Central bank digital currencies (CBDCs) are gaining growing attention for their potential in cross-border payments and beyond, but how much are central banks seriously considering them? The Bank for International Settlements (BIS) recently surveyed 50 central banks worldwide on the subject, and the subsequent report provides some key insights into the current state of affairs. We spoke to the BIS to get a sense of the current situation.
While many central banks are now engaged in CBDC pilot projects, CBDCs are still some way off meaningful use, and their arrival is likely to be in the form of incremental projects, beginning domestically before over time gaining cross-border capabilities. However, many of the central banks surveyed are being open-minded about CBDCs – more so than those at the BIS might expect.
Here are some interesting takeaways for those in cross-border payments:
- Exactly how cross-border transactions using CBDCs would work is still undecided. Because CBDCs will need to be pegged directly to the currency they represent, a transaction may need to be converted into fiat as part of a cross-border transaction, or an entirely different solution to enable transactions between CBDCs may be developed.
- When it comes to using CBDCs beyond the territory they are designed for, there may be restrictions for some.
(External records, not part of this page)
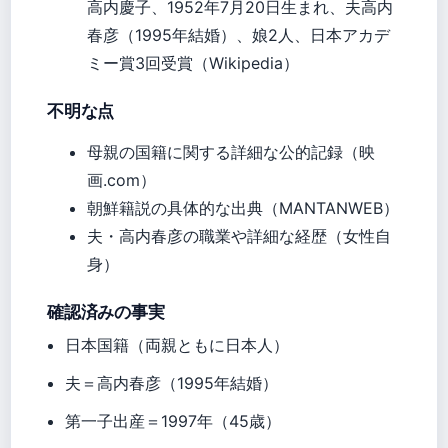
高内慶子、1952年7月20日生まれ、夫高内
春彦（1995年結婚）、娘2人、日本アカデ
ミー賞3回受賞（Wikipedia）
不明な点
母親の国籍に関する詳細な公的記録（映
画.com）
朝鮮籍説の具体的な出典（MANTANWEB）
夫・高内春彦の職業や詳細な経歴（女性自
身）
確認済みの事実
日本国籍（両親ともに日本人）
夫＝高内春彦（1995年結婚）
第一子出産＝1997年（45歳）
The usual fears around currency substitution that currently impact the international use of USD may also apply to CBDCs, although in nations that currently support multiple currencies, eg Switzerland, multiple CBDCs may be used.
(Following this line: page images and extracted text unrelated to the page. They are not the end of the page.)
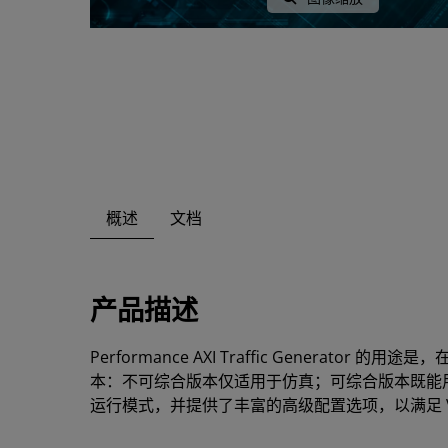
概述
文档
产品描述
Performance AXI Traffic Generat
本：不可综合版本仅适用于仿真；可综合版本既能用于仿真
运行模式，并提供了丰富的高级配置选项，以满足 Ve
- On the wholesale side, CBDCs may result in a cross-border system that looks very different to the current real-time gross settlement (RTGS) linked systems, which could see the underlying settlement layer of cross-border payment systems change significantly and so change the role for big banks that currently deal with clearing and settlement.
- Many central banks are exploring CBDCs to protect the sovereignty of their currencies against a globally dominant digital currency either from a single central bank or a third party organisation (such as Facebook’s Diem). One way to maintain this sovereignty while retaining the seamlessness of proposed CBDCs is through multi-CBDCs (mCBDCs), which are interoperable but distinct CDBCs that serve as individual digital currencies on a regional, national or even local level. These would see all such currencies work through one system, but would require significant international collaboration to develop.
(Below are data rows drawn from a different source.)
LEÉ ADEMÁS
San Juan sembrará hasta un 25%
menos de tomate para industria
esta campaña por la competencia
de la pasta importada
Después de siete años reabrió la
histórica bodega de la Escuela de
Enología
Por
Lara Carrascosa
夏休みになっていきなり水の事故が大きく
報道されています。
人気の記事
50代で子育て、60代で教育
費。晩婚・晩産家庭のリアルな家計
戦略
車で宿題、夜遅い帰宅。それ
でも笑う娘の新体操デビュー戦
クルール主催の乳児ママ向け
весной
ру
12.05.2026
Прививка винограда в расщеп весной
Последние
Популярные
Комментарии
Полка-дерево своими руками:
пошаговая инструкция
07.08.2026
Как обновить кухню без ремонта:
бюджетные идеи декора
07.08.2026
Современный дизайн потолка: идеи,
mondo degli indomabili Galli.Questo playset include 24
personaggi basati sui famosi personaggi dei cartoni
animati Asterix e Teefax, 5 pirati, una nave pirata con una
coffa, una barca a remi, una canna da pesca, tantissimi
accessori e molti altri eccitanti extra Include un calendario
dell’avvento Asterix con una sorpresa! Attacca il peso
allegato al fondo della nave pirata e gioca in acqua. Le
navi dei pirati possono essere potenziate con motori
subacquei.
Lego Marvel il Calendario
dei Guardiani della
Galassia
- If CBDCs take off, they will present an enormous challenge for data handling, not only generating vast amounts of data in their use, but also data that is subject to myriad rules and regulations in different jurisdictions worldwide, which will be made more complex by the digital platforms and systems they are integrated into.
- Ultimately, the adoption of CBDCs will require a very strong, viable use case that adds notable improvements to the current systems, not just a minor advancement on what is already in place.